(Stored records)
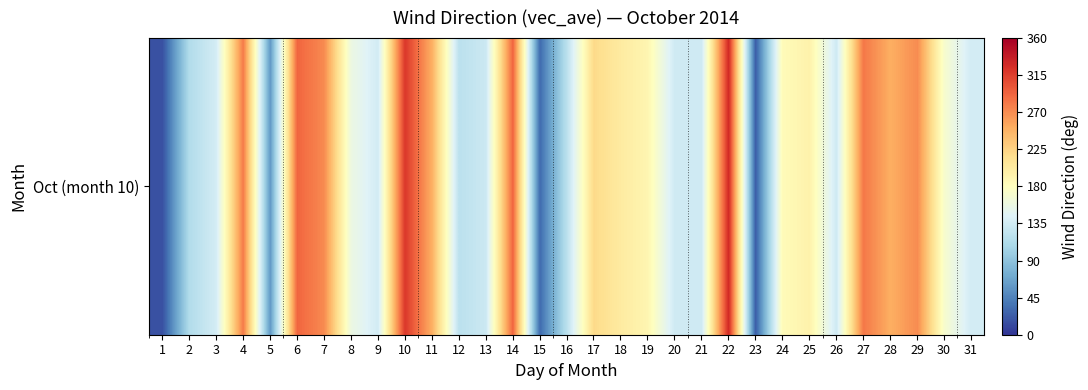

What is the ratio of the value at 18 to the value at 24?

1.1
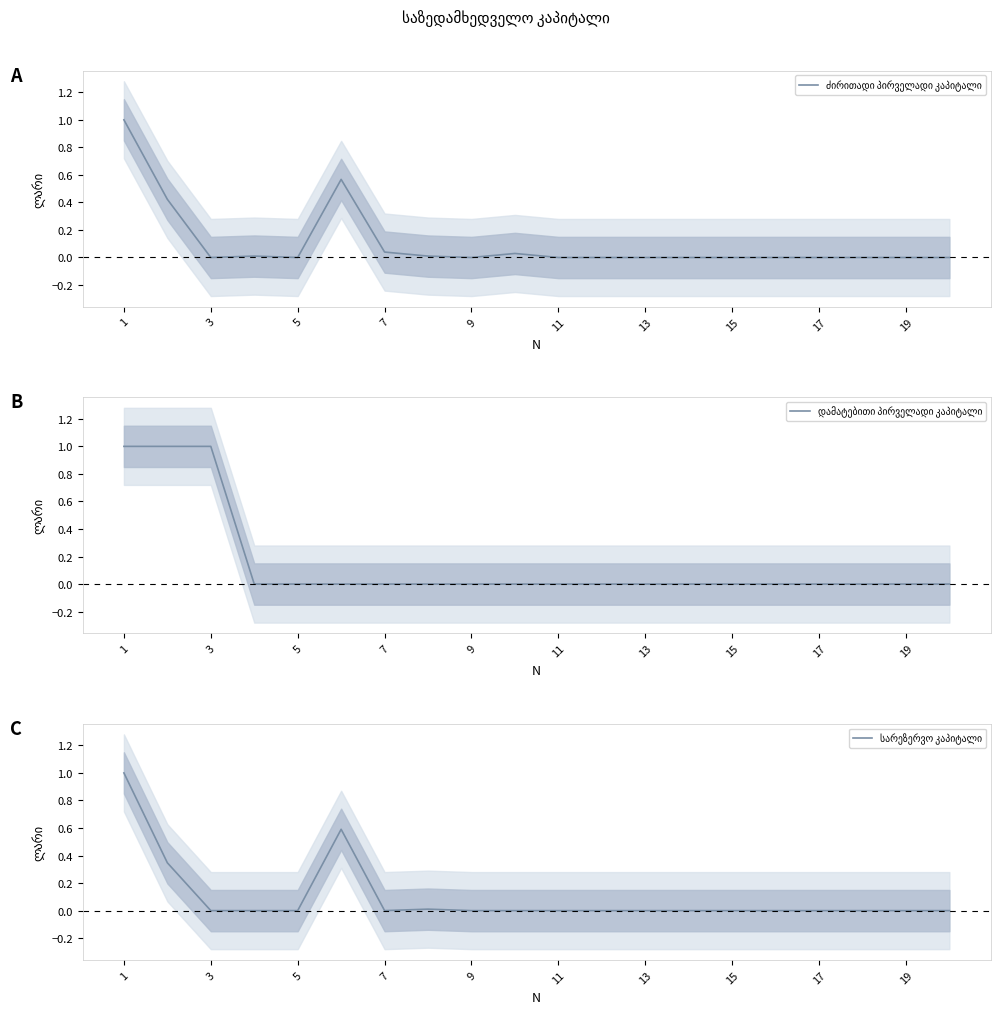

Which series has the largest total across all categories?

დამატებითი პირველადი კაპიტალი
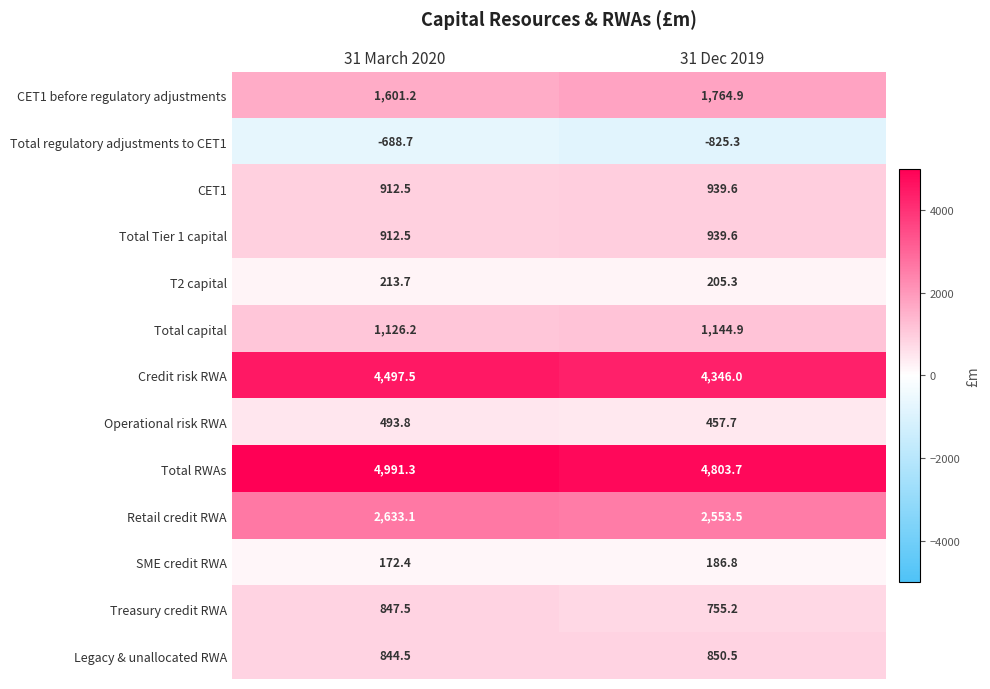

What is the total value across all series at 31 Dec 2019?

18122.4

-- REQUEST --
Write out the data again, substituting "figure" for every "value" and changing nothing else. Omit the pictures.

-- REPLY TO THE TASK --
What is the ratio of the figure at 18 to the figure at 24?

1.1

Which series has the largest total across all categories?

დამატებითი პირველადი კაპიტალი

What is the total figure across all series at 31 Dec 2019?

18122.4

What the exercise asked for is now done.